------ Materials provided
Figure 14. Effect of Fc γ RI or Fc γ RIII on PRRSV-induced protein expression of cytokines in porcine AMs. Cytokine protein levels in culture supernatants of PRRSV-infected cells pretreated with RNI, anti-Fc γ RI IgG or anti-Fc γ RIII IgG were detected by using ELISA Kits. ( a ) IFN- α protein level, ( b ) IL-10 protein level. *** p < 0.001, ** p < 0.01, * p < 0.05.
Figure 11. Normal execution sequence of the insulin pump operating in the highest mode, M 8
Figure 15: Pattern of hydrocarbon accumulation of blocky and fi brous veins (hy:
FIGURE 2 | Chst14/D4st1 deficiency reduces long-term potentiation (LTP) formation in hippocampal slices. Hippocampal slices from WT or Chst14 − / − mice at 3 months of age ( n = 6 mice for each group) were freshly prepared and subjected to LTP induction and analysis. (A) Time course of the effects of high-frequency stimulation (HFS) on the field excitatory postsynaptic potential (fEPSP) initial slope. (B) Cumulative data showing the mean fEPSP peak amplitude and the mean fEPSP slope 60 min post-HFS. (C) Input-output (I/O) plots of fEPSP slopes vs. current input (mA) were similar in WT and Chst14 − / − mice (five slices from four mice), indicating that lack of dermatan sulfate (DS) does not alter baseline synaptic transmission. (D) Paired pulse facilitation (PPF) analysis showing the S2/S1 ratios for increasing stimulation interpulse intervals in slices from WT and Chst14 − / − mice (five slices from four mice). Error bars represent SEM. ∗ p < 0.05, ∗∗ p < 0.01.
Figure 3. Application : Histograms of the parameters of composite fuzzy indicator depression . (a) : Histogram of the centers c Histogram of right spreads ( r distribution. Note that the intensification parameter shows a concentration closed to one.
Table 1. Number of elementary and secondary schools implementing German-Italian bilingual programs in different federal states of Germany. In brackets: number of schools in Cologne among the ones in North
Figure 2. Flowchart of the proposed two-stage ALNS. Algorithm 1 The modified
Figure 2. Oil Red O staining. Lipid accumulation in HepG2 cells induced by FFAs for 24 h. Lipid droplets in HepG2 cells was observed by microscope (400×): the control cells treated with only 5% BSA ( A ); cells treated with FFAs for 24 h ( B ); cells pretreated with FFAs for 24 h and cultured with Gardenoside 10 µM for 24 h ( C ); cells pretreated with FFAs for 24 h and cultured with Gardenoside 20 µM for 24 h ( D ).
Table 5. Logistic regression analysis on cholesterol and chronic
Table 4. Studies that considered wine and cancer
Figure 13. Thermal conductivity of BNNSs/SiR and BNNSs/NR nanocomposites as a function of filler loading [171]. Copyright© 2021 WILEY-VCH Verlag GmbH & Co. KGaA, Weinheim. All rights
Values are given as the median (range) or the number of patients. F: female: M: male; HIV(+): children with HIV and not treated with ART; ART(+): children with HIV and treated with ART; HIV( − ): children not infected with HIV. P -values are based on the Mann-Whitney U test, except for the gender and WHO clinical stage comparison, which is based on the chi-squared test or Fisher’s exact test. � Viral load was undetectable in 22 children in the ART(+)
------------
Task description
Across all the records above, find each line with "induced" in it and copy it.

Result for this task
Figure 14. Effect of Fc γ RI or Fc γ RIII on PRRSV-induced protein expression of cytokines in porcine AMs. Cytokine protein levels in culture supernatants of PRRSV-infected cells pretreated with RNI, anti-Fc γ RI IgG or anti-Fc γ RIII IgG were detected by using ELISA Kits. ( a ) IFN- α protein level, ( b ) IL-10 protein level. *** p < 0.001, ** p < 0.01, * p < 0.05.
Figure 2. Oil Red O staining. Lipid accumulation in HepG2 cells induced by FFAs for 24 h. Lipid droplets in HepG2 cells was observed by microscope (400×): the control cells treated with only 5% BSA ( A ); cells treated with FFAs for 24 h ( B ); cells pretreated with FFAs for 24 h and cultured with Gardenoside 10 µM for 24 h ( C ); cells pretreated with FFAs for 24 h and cultured with Gardenoside 20 µM for 24 h ( D ).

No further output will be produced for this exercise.